Unionized Kia Motors workers started a five-day partial strike on Jan. 13. The union staged a partial strike on Dec. 18, 19 and 24 last year after wage negotiations failed and started the strike after their talks failed again on Jan. 10. At present, the workers are demanding a salary higher than that of Hyundai Motor Company workers.
In Renault Samsung Motors, 26.8 percent of unionized workers are continuing with their strike. On Jan. 13, 1,752 out of 2,172 executives and staff members were working at its manufacturing facilities and the numbers were 1,264 out of 1,727 when it comes to union members.
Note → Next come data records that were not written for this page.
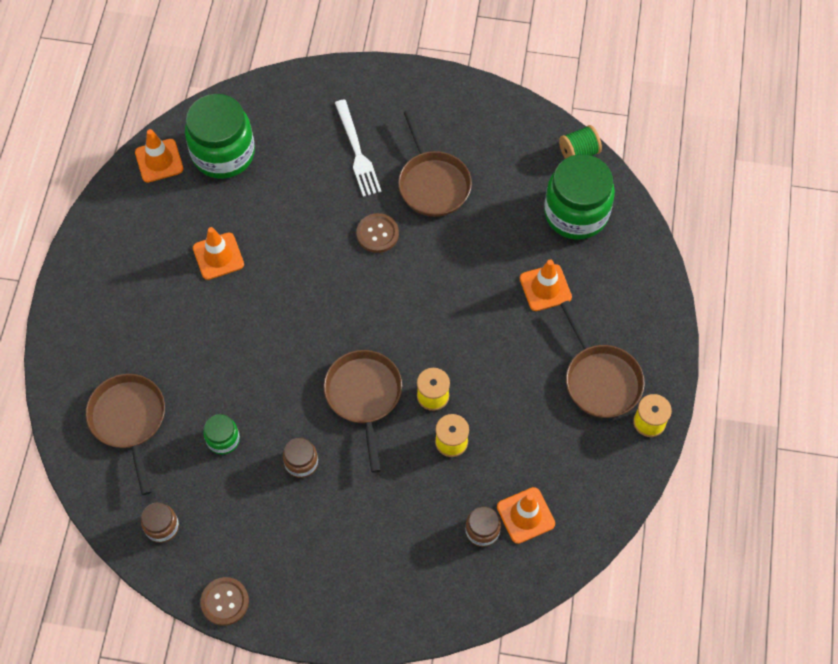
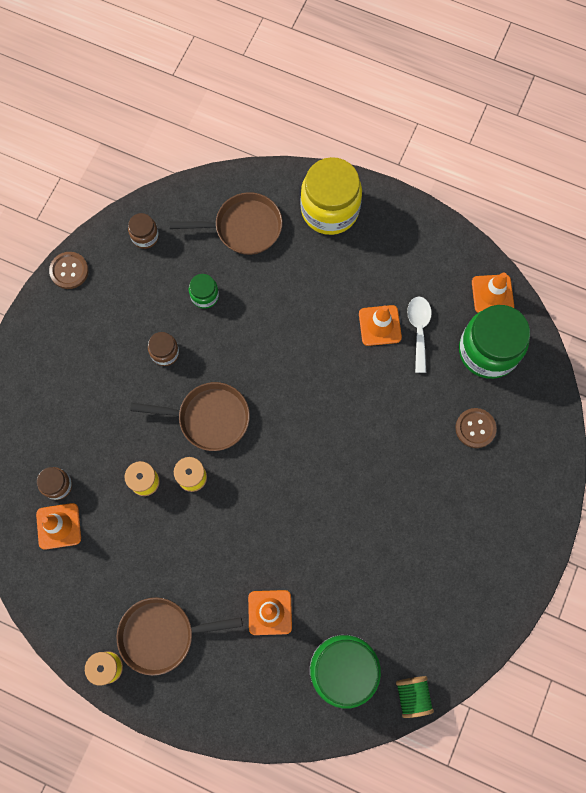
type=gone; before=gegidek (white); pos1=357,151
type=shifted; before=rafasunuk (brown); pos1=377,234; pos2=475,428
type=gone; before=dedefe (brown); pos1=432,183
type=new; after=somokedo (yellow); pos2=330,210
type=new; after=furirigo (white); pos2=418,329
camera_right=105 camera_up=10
They are demanding a base pay increase of 120,000 won and the management is refusing to accept it with the company’s sales volume decreasing.
At GM Korea’s plant located in Changwon, temporary subcontractor workers whose contracts expired at the end of last year are demanding reinstatement. SsangYong Motors, which planned to reinstate 46 laid-off workers on Jan. 6, failed to do so due to adverse business conditions. They are currently on a paid instead of unpaid leave of absence, receiving 70 percent of their ordinary wage.
“Strikes have been habitual in South Korean automakers,” said an industry expert, adding, “Unionized workers are deteriorating their already dire conditions with their annual output about to fall below 4 million units and foreign automakers downsizing themselves to invest more in green cars and autonomous vehicles.”